## Task to complete
Print the whole listing below again, exactly as given.

## Information supplied
* * *

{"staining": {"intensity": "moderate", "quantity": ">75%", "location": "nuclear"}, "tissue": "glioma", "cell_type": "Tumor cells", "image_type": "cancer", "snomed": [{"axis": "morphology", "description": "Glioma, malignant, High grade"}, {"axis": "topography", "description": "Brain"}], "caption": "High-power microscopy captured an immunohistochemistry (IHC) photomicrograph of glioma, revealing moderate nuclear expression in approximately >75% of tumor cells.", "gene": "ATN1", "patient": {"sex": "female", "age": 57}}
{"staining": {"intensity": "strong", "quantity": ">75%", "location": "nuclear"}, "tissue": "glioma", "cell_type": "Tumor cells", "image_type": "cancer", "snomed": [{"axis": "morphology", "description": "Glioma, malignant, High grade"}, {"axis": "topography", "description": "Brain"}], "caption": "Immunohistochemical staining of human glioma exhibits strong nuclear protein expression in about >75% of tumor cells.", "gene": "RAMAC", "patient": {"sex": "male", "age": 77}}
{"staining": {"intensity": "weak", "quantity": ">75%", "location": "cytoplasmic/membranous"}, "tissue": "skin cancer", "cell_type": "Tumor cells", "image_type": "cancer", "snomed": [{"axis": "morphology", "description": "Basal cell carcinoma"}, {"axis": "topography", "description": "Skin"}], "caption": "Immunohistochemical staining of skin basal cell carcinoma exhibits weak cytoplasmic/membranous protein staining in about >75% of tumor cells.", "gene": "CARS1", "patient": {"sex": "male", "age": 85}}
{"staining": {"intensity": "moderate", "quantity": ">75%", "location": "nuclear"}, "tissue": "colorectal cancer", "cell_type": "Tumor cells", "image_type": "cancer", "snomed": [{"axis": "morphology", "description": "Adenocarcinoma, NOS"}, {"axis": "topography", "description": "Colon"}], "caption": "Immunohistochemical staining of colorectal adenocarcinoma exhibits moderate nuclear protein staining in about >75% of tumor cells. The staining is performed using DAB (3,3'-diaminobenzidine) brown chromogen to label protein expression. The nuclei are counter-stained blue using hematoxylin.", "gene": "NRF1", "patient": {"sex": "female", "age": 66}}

* * *

## Exercise solution
{"staining": {"intensity": "moderate", "quantity": ">75%", "location": "nuclear"}, "tissue": "glioma", "cell_type": "Tumor cells", "image_type": "cancer", "snomed": [{"axis": "morphology", "description": "Glioma, malignant, High grade"}, {"axis": "topography", "description": "Brain"}], "caption": "High-power microscopy captured an immunohistochemistry (IHC) photomicrograph of glioma, revealing moderate nuclear expression in approximately >75% of tumor cells.", "gene": "ATN1", "patient": {"sex": "female", "age": 57}}
{"staining": {"intensity": "strong", "quantity": ">75%", "location": "nuclear"}, "tissue": "glioma", "cell_type": "Tumor cells", "image_type": "cancer", "snomed": [{"axis": "morphology", "description": "Glioma, malignant, High grade"}, {"axis": "topography", "description": "Brain"}], "caption": "Immunohistochemical staining of human glioma exhibits strong nuclear protein expression in about >75% of tumor cells.", "gene": "RAMAC", "patient": {"sex": "male", "age": 77}}
{"staining": {"intensity": "weak", "quantity": ">75%", "location": "cytoplasmic/membranous"}, "tissue": "skin cancer", "cell_type": "Tumor cells", "image_type": "cancer", "snomed": [{"axis": "morphology", "description": "Basal cell carcinoma"}, {"axis": "topography", "description": "Skin"}], "caption": "Immunohistochemical staining of skin basal cell carcinoma exhibits weak cytoplasmic/membranous protein staining in about >75% of tumor cells.", "gene": "CARS1", "patient": {"sex": "male", "age": 85}}
{"staining": {"intensity": "moderate", "quantity": ">75%", "location": "nuclear"}, "tissue": "colorectal cancer", "cell_type": "Tumor cells", "image_type": "cancer", "snomed": [{"axis": "morphology", "description": "Adenocarcinoma, NOS"}, {"axis": "topography", "description": "Colon"}], "caption": "Immunohistochemical staining of colorectal adenocarcinoma exhibits moderate nuclear protein staining in about >75% of tumor cells. The staining is performed using DAB (3,3'-diaminobenzidine) brown chromogen to label protein expression. The nuclei are counter-stained blue using hematoxylin.", "gene": "NRF1", "patient": {"sex": "female", "age": 66}}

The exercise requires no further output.